● WHAT THIS TASK INVOLVES
Please format the lines of the records below as a JSON list of strings, one string per line, leaving out blank lines and the picture markers.

====== LISTED ENTRIES

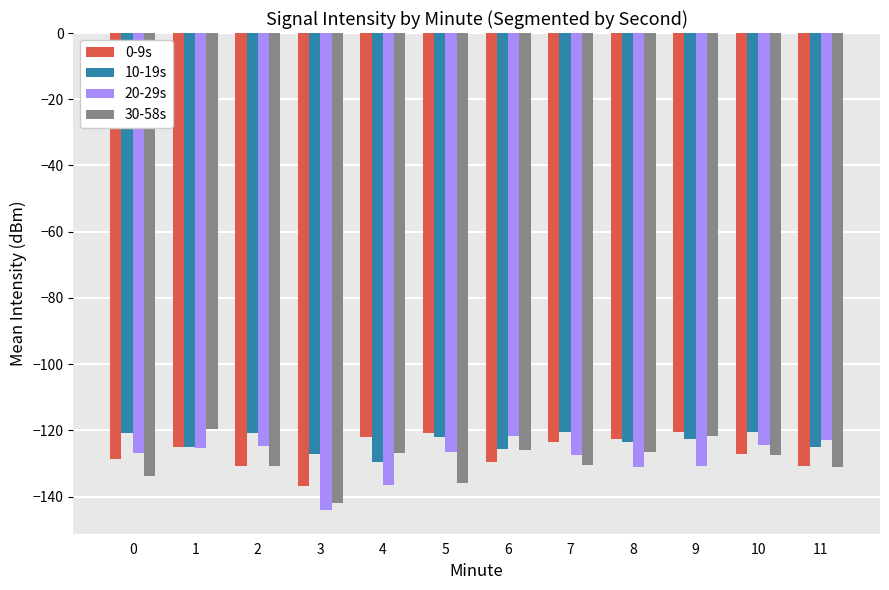

The value of 30-58s at 11 is -131.0. True or false?

True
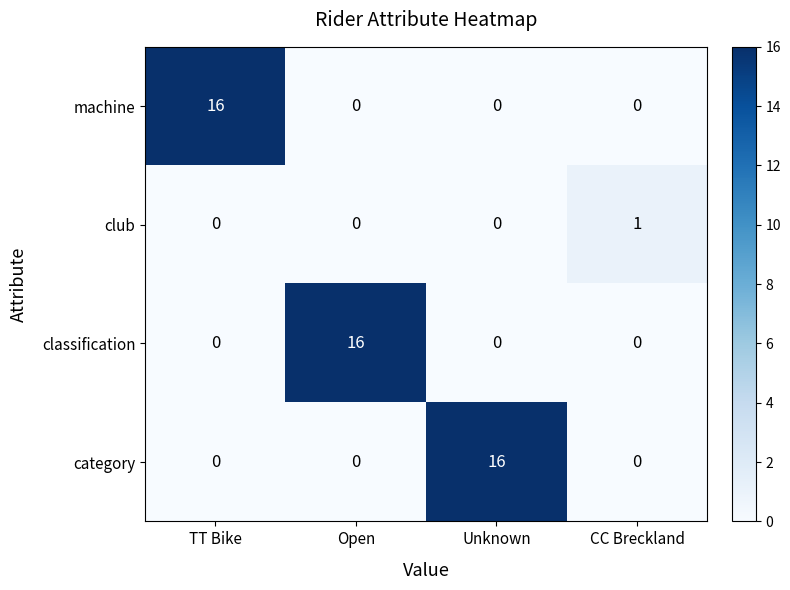

How many club values are between 0 and 1?

4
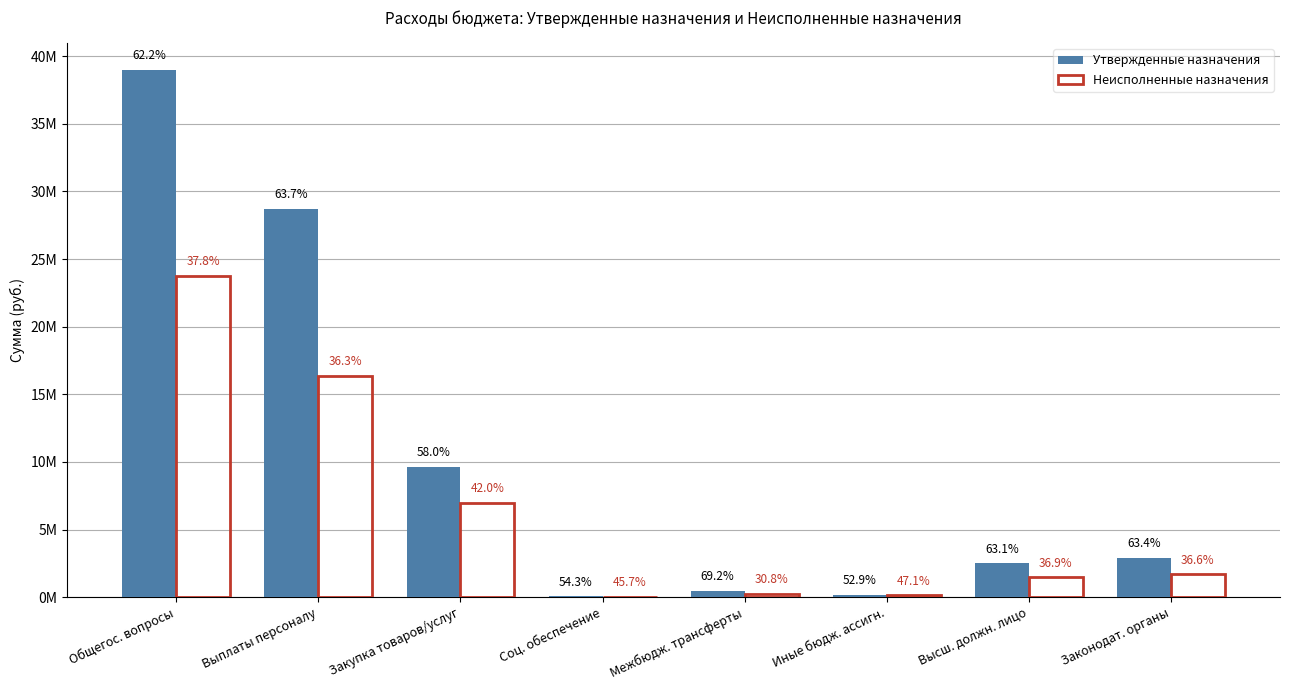

What are all the series names shown in the legend?

Утвержденные назначения, Неисполненные назначения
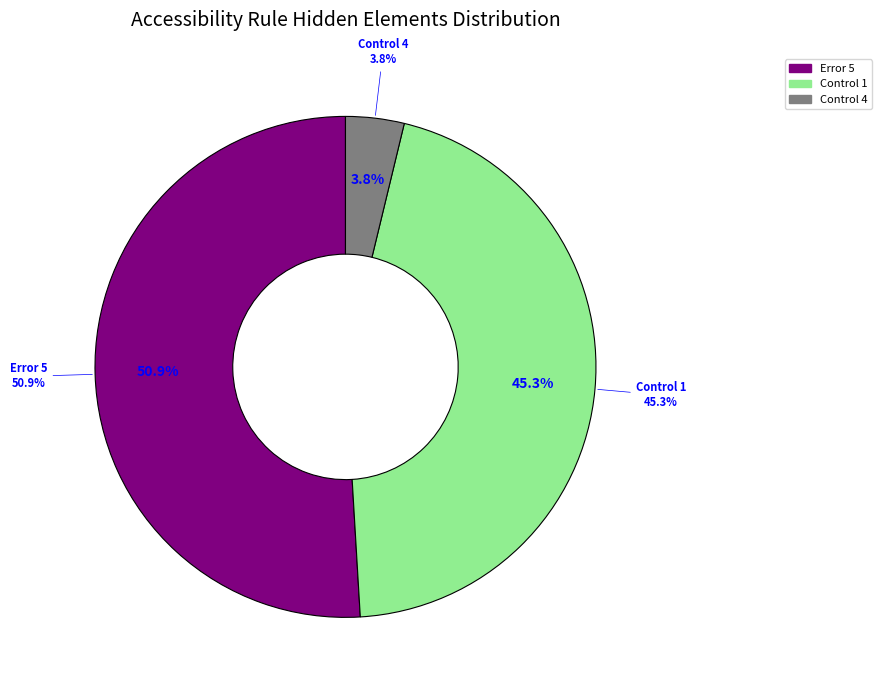

Combined, do Control 6 and Control 2 account for over 50%?

No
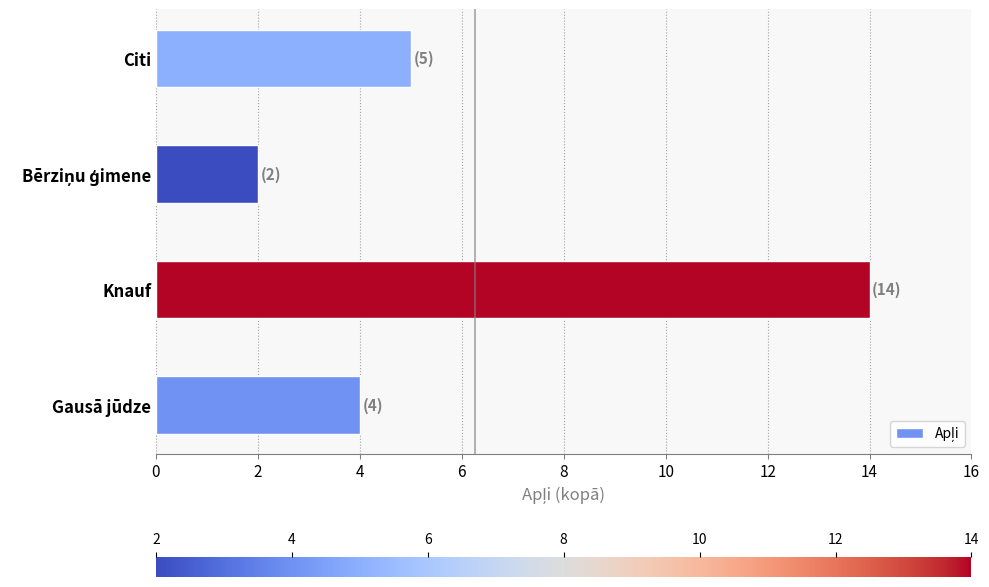

What is the difference between the second highest and minimum values?

3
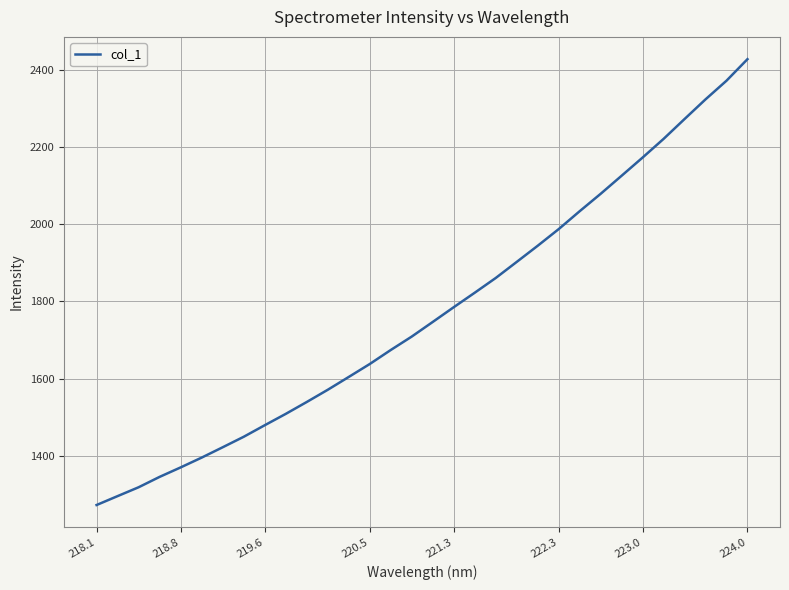

What is the greatest value displayed?

2428.3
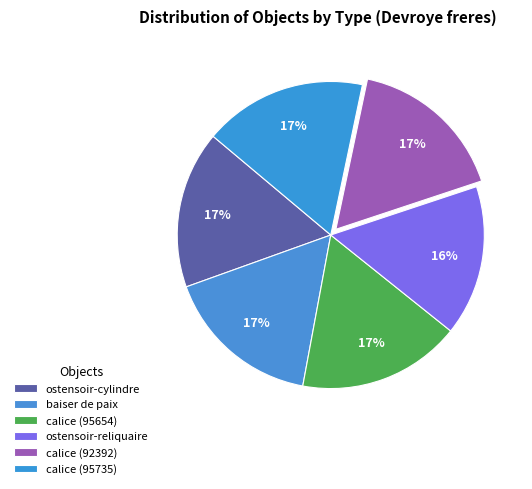

How many segments does this pie chart have?

6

============

● ANSWER SECTION
[
  "The value of 30-58s at 11 is -131.0. True or false?",
  "True",
  "How many club values are between 0 and 1?",
  "4",
  "What are all the series names shown in the legend?",
  "Утвержденные назначения, Неисполненные назначения",
  "Combined, do Control 6 and Control 2 account for over 50%?",
  "No",
  "What is the difference between the second highest and minimum values?",
  "3",
  "What is the greatest value displayed?",
  "2428.3",
  "How many segments does this pie chart have?",
  "6"
]